In one important case, Ghajar represents Meta Platforms in a copyright class action showdown in which prominent content creators like Sarah Silverman and Michael Chabon allege a number of untested claims regarding Meta's generative AI tool LLaMA (Large Language Model Meta AI). Kadrey et al. v. Meta Platforms Inc., 3:23-cv-03417 (N.D. Cal., filed July 7, 2023).

Plaintiffs claimed that Meta unlawfully used their copyrighted works to train the LLaMA model and argued that Meta's AI model itself was infringing, that Meta was liable for removing "copyright management information" (CMI), and that Meta was vicariously liable for all output from LLaMA.

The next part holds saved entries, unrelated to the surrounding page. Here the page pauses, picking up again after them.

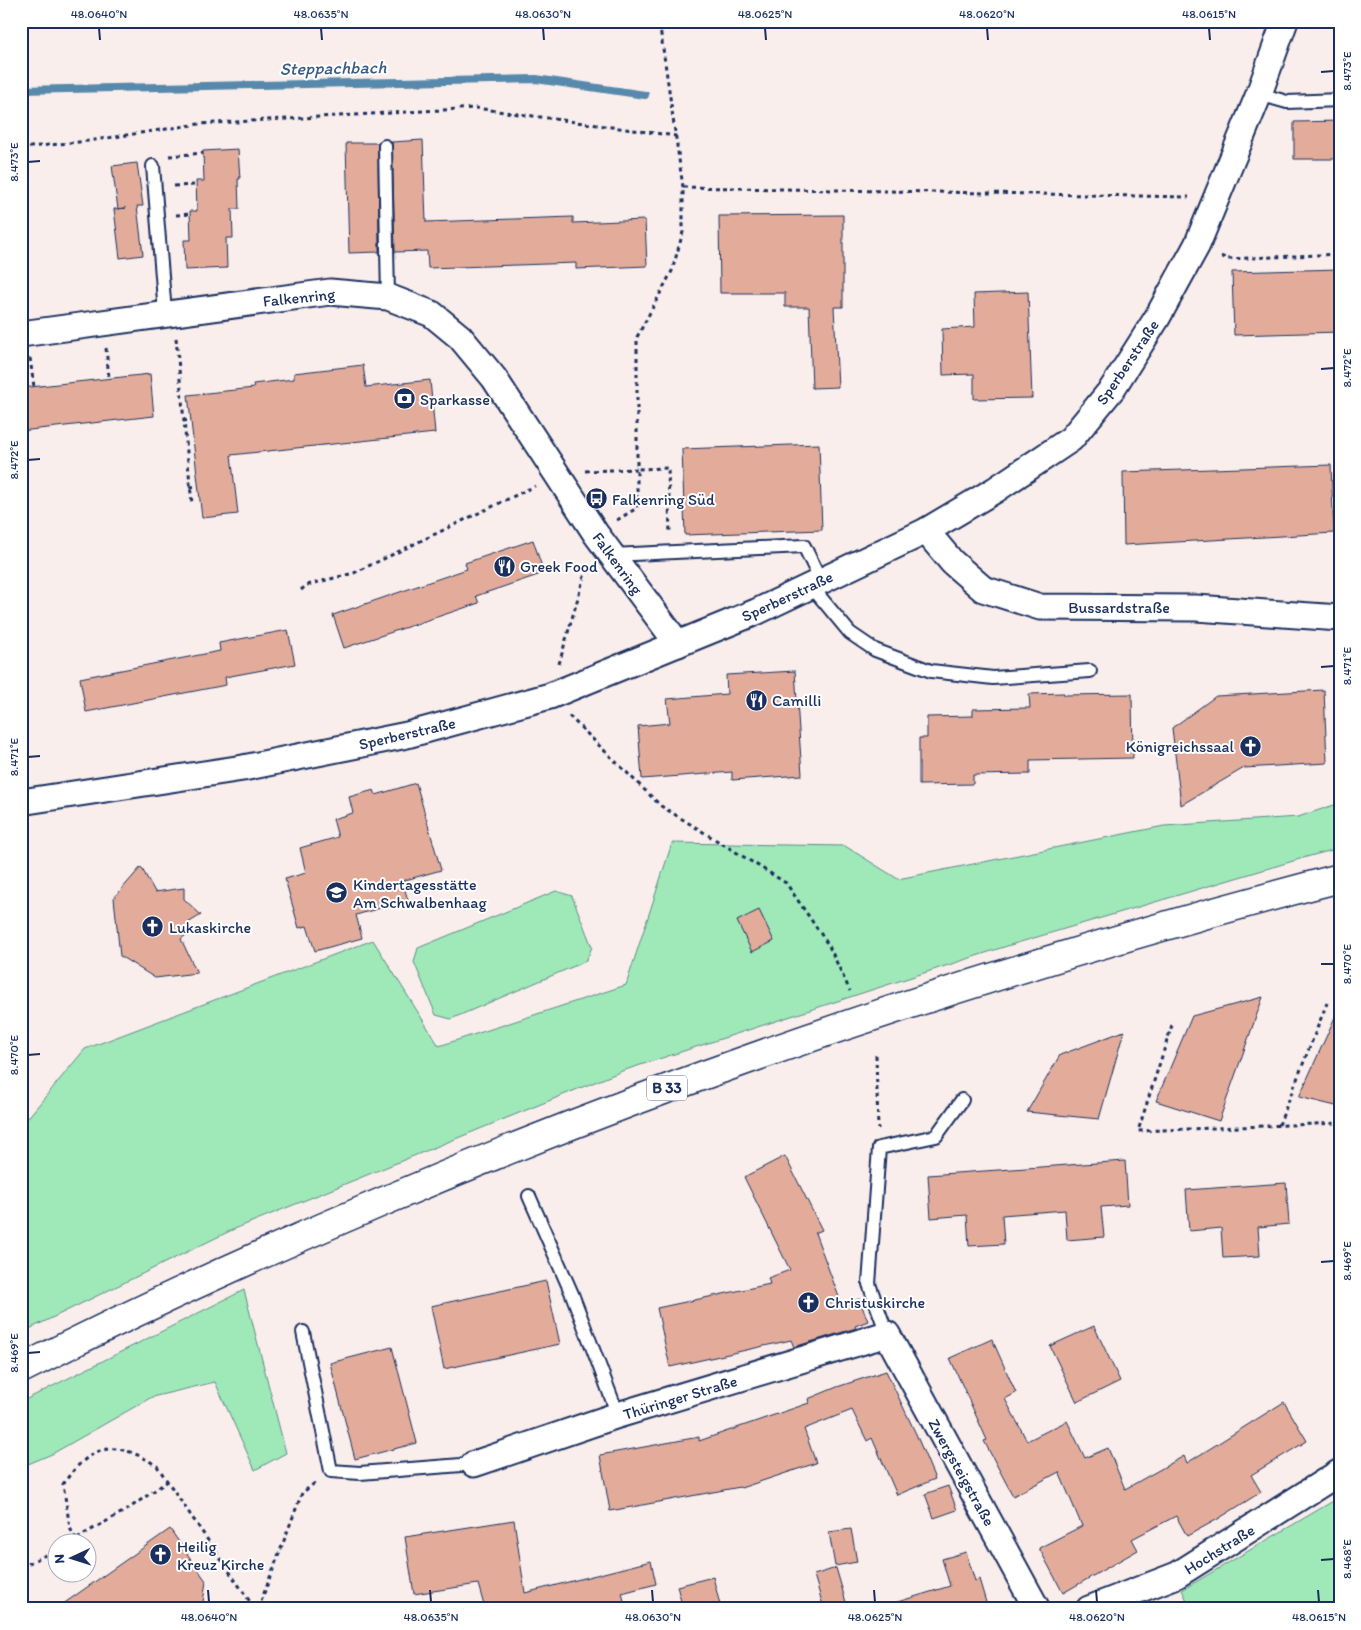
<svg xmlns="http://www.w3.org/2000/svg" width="1361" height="1630" viewBox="0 0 1361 1630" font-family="Itim,sans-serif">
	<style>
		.green { fill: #9fe8b7; stroke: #5d8c8a }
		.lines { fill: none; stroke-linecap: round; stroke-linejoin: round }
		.stream { stroke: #5689ab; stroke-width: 8 }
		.building { fill: #e3ac9a; stroke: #1b2f5e }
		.service-casing { stroke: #1b2f5e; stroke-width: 16 }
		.minor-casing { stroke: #1b2f5e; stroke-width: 29 }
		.primary-casing { stroke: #1b2f5e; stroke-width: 31 }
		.path { stroke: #1b2f5e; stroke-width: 3; stroke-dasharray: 4 4; stroke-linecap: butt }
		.service { stroke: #fff; stroke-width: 12 }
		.minor { stroke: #fff; stroke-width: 25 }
		.primary { stroke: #fff; stroke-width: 28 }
		.ticks { fill: none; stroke: #1b2f5e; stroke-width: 2 }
		.labels { text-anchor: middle; stroke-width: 4; stroke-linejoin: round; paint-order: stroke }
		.shield { fill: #fff; stroke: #5f6d8e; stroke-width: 1 }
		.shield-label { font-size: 15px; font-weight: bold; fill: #1b2f5e }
		.street-label { font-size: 16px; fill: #1b2f5e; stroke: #fff }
		.poi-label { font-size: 16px; fill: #1b2f5e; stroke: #fff; text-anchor: start }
		.water-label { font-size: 18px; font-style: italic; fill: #395c85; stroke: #fff }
		.neatline { fill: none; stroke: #1b2f5e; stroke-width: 2 }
		.ticks-label { font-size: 12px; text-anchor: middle; fill: #1b2f5e }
	</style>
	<rect width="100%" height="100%" fill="#f9eeeb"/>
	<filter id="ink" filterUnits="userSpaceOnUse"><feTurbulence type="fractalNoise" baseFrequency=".02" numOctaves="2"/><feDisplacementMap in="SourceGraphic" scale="10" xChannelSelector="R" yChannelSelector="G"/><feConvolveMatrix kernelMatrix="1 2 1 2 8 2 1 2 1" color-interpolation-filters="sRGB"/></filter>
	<g filter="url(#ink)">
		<!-- green -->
		<g class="green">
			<path d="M1340,803v45l-30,8 -303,90 -385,125 -390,159 -211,103v-207l64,-77 288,-109 66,106 187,-61 46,-142 173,3 53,33 266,-53 134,-9z"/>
			<path d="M556,891l16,5 20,51 -6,14 -135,58 -15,-4 -22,-53 4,-14z"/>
			<path d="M244,1290l42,163 -31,17 -40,-88 -63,15 -100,57 -31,13v-65z"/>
			<path d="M1340,1497v112h-149l-9,-19z"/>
		</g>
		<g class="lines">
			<!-- stream -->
			<path class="stream" d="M21,90l515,-11 109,16"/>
		</g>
		<!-- building -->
		<g class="building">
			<path d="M1340,121v38h-46v-37z"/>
			<path d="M423,140l3,82 147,-5v6l72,-3 2,46 -71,3v-6l-148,5 -1,-17 -32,1 -3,-110z"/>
			<path d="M346,143h32l1,109 -30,1z"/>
			<path d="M238,149l2,30h-2l1,30h-7l1,29h-7l1,30 -42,2 -1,-30h7l-1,-29h7l-1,-30h8l-1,-30z"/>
			<path d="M137,163l6,43h-6l6,49 -23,3 -6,-49 12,-1 -8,1 -6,-43z"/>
			<path d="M843,215v92h-9l4,80 -26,1 -3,-81h-24v-14h-65l-1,-77z"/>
			<path d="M1340,269v63l-106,3 -2,-63z"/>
			<path d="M1028,292l4,106 -58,1v-25l-31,1 -1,-46 33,-2 -1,-33z"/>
			<path d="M363,365l3,22 64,-7 5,53 -204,22 7,59 -36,4 -14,-123 66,-7 -1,-4 41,-5v-6z"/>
			<path d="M150,374l4,42 -133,15v-43z"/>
			<path d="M819,444l3,86 -137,5 -3,-86z"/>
			<path d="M1331,465l3,68 -210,12 -1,-73z"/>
			<path d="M533,540l11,33 -68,23 3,7 -135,45 -11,-33 134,-46 -2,-6z"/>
			<path d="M288,630l7,34 -70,13 1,8 -140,27 -6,-34 140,-27 -1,-8z"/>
			<path d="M795,671l7,104 -70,5v-8l-90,7 -4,-53 32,-3 -3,-24 60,-5 -1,-19z"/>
			<path d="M1324,690l3,73 -83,5 -63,37 -9,-77 44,-32z"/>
			<path d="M1064,693v2l68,-1 1,64 -103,2v14l-57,1v9l-54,1v-47h8v-21l46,-1v-7l57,-1 -1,-14z"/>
			<path d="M416,783l25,87 -39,11 6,19 -52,15 6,23 -47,13 -8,-25 -8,2 -14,-49 21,-6 -6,-25 38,-11 -5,-18 20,-6 -4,-16 25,-7 2,5z"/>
			<path d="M141,867l14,25 29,-4v11l17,16 -13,8 2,9 -9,7 16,34 -42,5 -35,-22 -6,-58z"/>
			<path d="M759,910l15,31 -22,11 -15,-31z"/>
			<path d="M1263,997l-44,124 -63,-20 36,-85z"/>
			<path d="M1340,1006v101l-41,-10z"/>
			<path d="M1124,1031l-25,88 -72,-7 33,-57z"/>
			<path d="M785,1156l37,74 -7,3 27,72 17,-6 9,22 -13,5 1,2 -62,19 -3,-7 -121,27 -13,-59 113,-24 -2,-6 22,-8 -46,-93z"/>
			<path d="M1125,1161l3,44 -27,2 3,30 -37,3 -2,-30 -63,5 2,29 -35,2 -2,-31 -36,3 -3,-43z"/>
			<path d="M1286,1183l3,41 -31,3 2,29 -37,2 -2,-30 -32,3 -3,-41z"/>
			<path d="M546,1281l14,63 -116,25 -13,-63z"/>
			<path d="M1094,1326l26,55 -43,21 -27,-56z"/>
			<path d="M992,1339l24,54 -11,6 22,42 40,-20 18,37 23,-10 17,41 59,-33 3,7 97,-61 23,39 -56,34 10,17 -43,27 -31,17 -11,-20 -44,23 6,11 -75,43 -24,-45 43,-22 -23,-54 -46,24 -29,-55 3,-1 -37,-82z"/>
			<path d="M392,1347l25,96 -62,16 -25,-96z"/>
			<path d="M886,1371l30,63 19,45 -38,16 -25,-57 -5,3 -15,-31 -48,19 12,34 -75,25 -1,-1 -130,24 -10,-56 99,-18v4l110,-38 -1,-4 29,-12z"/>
			<path d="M948,1486l9,24 -23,8 -9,-24z"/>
			<path d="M514,1520l11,73 126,-32 5,23 -34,9 4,16h-141l-7,-25 -64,10 -9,-57z"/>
			<path d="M170,1529l36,52 -4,28h-146z"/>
			<path d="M851,1529l6,33 -22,4 -6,-34z"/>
			<path d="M966,1552l9,29 4,-2 9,30h-94v-6l56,-17 -8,-27z"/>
			<path d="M836,1568l12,41h-24l-10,-34z"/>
			<path d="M713,1577l8,32h-38l-6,-23z"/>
		</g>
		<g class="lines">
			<defs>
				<g id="service">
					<path d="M1259,94l28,8 53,-2"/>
					<path d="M385,146l3,151"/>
					<path d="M153,166l12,147"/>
					<path d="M612,555l192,-9 17,35"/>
					<path d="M811,586l39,47 25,17 56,21 62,7 97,-7"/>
					<path d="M529,1196l43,98 46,121"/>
					<path d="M303,1332l28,139 29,2 114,-9"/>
					<path d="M887,1334l-18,-50 10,-136 57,-12 26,-36"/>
				</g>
				<g id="minor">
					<path d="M21,334l309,-42 58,5 44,17 28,23 34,41 102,156 82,110"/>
					<path d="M926,531l26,31 31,27 57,18 156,1 144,10"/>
					<path d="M21,802l222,-34 164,-33 143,-39 206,-84 170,-81 69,-41 76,-51 41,-50 45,-71 40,-73 62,-151 26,-73"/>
					<path d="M474,1464l144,-49 269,-81 150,275"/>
					<path d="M1089,1609l88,-34 163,-103"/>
				</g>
				<path id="primary" d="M21,1369c116,-59 234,-113 354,-164 313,-134 635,-241 965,-327"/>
			</defs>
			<!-- service casing -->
			<use href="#service" class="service-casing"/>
			<!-- minor casing -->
			<use href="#minor" class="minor-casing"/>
			<!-- primary casing -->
			<use href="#primary" class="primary-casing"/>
			<!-- path -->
			<g class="path">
				<path d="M21,148l67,-7 111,-17 277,-16 200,28"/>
				<path d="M169,156l34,-3"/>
				<path d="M174,186l22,-1"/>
				<path d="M683,187l506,10"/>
				<path d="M176,215l14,-1"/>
				<path d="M1221,256l6,3 113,-5"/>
				<path d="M176,338l16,166"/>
				<path d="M106,348l3,30"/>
				<path d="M30,358l4,29"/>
				<path d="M183,421l8,-1"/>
				<path d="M585,471l52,-2v-132l35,-66 11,-39v-45l-24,-166"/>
				<path d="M190,487l8,-1"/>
				<path d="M617,520l20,-12v-39l31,-1 2,66"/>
				<path d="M301,590l6,-5 47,-12 181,-87"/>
				<path d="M559,664l28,-98"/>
				<path d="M569,716l92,90 125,77 43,63 21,45"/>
				<path d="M1172,1025l-34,106 202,-8"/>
				<path d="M876,1055l2,74"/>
				<path d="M1279,1125l48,-122"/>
				<path d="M76,1539l-6,-11 -7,-44c29,-41 53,-45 94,-18l98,143"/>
				<path d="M70,1542l58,-33 40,-28"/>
				<path d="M21,1567l37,-18"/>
				<path d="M258,1609l44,-116 14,-11"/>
			</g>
			<!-- service -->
			<use href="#service" class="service"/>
			<!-- minor -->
			<use href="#minor" class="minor"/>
			<!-- primary -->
			<use href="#primary" class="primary"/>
		</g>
	</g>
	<!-- ticks -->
	<path class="ticks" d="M99,28l1,12M321,28l1,12M543,28l1,12M765,28l1,12M987,28l1,12M1209,28l1,12M1321,72l13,-1M28,162l12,-1M1321,369l13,-1M28,460l12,-1M1321,667l13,-1M28,757l12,-1M1321,964h13M28,1055l12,-1M1321,1262l13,-1M28,1353l12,-1M1321,1560l13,-1M208,1590l1,12M430,1590l1,12M652,1590l1,12M874,1590l1,12M1096,1590l1,12M1318,1590l1,12"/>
	<!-- icons -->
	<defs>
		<symbol id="bank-disc" viewBox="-11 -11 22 22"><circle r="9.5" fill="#1b2f5e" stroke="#fff"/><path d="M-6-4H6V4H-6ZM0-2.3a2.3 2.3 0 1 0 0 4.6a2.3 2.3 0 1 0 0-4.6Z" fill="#fff"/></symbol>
		<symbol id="bus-disc" viewBox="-11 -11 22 22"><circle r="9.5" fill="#1b2f5e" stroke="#fff"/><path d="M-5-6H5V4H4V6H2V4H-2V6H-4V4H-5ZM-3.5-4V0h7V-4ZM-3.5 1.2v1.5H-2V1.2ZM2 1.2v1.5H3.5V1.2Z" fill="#fff"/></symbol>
		<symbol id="restaurant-disc" viewBox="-11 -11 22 22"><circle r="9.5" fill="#1b2f5e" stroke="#fff"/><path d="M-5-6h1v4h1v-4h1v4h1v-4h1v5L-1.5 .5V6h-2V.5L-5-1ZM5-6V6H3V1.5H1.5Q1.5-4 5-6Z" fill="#fff"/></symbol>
		<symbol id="church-disc" viewBox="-11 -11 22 22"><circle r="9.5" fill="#1b2f5e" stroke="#fff"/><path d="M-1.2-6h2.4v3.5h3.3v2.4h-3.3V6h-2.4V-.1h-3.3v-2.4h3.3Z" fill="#fff"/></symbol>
		<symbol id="school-disc" viewBox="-11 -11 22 22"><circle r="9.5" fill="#1b2f5e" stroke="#fff"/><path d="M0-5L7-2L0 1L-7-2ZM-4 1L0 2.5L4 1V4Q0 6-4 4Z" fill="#fff"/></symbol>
	</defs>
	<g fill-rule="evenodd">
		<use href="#bank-disc" x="392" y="386" width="25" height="25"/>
		<use href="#bus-disc" x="584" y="486" width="25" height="25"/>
		<use href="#restaurant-disc" x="492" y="554" width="25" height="25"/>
		<use href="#restaurant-disc" x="744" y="688" width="25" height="25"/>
		<use href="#church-disc" x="1238" y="734" width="25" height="25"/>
		<use href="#school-disc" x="324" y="880" width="25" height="25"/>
		<use href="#church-disc" x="140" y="914" width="25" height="25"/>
		<use href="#church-disc" x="796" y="1290" width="25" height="25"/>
		<use href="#church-disc" x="148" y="1542" width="25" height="25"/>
	</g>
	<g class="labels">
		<!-- shield labels -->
		<rect class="shield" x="647" y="1075.5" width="40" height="25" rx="4"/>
		<g class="shield-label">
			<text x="667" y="1093">B 33</text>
		</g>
		<!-- street labels -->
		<g class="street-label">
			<text transform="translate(299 297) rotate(-6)" y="6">Falkenring</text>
			<text transform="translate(1127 362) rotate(-56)" y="6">Sperberstraße</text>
			<text transform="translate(618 563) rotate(54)" y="6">Falkenring</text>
			<text transform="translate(787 596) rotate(-25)" y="6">Sperberstraße</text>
			<text x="1119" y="613">Bussardstraße</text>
			<text transform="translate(407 733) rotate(-13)" y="6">Sperberstraße</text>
			<text transform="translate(680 1397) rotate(-17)" y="6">Thüringer Straße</text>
			<text transform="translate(962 1472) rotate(61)" y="6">Zwergsteigstraße</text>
			<text transform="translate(1219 1549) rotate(-32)" y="6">Hochstraße</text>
		</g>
		<!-- poi labels -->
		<g class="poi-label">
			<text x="420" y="405">Sparkasse</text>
			<text x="612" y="505">Falkenring Süd</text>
			<text x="520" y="572">Greek Food</text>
			<text x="772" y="706">Camilli</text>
			<text x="1234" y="752" text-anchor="end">Königreichssaal</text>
			<text x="353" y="890">Kindertagesstätte<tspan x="353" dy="18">Am Schwalbenhaag</tspan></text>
			<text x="169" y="933">Lukaskirche</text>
			<text x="825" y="1308">Christuskirche</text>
			<text x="177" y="1552">Heilig<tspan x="177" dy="18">Kreuz Kirche</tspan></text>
		</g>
		<!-- water labels -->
		<g class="water-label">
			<text transform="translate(333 68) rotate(-1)" y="6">Steppachbach</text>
		</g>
	</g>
	<!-- margin -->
	<rect width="1361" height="1630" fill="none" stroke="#fff" stroke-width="55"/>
	<!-- north arrow -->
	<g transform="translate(72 1558) rotate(266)"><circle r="24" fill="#ffffff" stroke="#a4acbf"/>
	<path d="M0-4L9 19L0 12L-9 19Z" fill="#1b2f5e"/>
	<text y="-8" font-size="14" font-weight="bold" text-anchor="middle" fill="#1b2f5e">N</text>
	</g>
	<rect x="28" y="28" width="1306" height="1574" class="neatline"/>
	<g class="ticks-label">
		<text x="99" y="18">48.0640°N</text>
		<text x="321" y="18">48.0635°N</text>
		<text x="543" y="18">48.0630°N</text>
		<text x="765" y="18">48.0625°N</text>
		<text x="987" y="18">48.0620°N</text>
		<text x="1209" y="18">48.0615°N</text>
		<text transform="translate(1347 71) rotate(-90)" y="4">8.473°E</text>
		<text transform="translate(14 162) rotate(-90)" y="4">8.473°E</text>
		<text transform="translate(1347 368) rotate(-90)" y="4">8.472°E</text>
		<text transform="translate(14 460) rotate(-90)" y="4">8.472°E</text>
		<text transform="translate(1347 666) rotate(-90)" y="4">8.471°E</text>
		<text transform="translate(14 757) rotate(-90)" y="4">8.471°E</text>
		<text transform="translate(1347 964) rotate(-90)" y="4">8.470°E</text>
		<text transform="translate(14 1055) rotate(-90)" y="4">8.470°E</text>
		<text transform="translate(1347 1261) rotate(-90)" y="4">8.469°E</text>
		<text transform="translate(14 1353) rotate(-90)" y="4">8.469°E</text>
		<text transform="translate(1347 1559) rotate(-90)" y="4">8.468°E</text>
		<text x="209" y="1621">48.0640°N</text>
		<text x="431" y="1621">48.0635°N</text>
		<text x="653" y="1621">48.0630°N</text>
		<text x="875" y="1621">48.0625°N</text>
		<text x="1097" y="1621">48.0620°N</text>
		<text x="1319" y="1621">48.0615°N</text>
	</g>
</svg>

"It comes down to whether copying a data set in order to teach a large language model is copyright infringement or fair use," Ghajar said. His persistent litigation knocked out the plaintiffs' negligence claim and many of the others. The rejection of the plaintiffs' theory that an LLM is itself an infringing derivative work was particularly notable, as it is the first decision to substantively address whether a generative AI model of any kind may properly be characterized as a derivative work of training data.

The crux of the fair use question will be decided on summary judgment in early 2025. "People are closely watching this because no court has ruled on this issue so far," Ghajar said.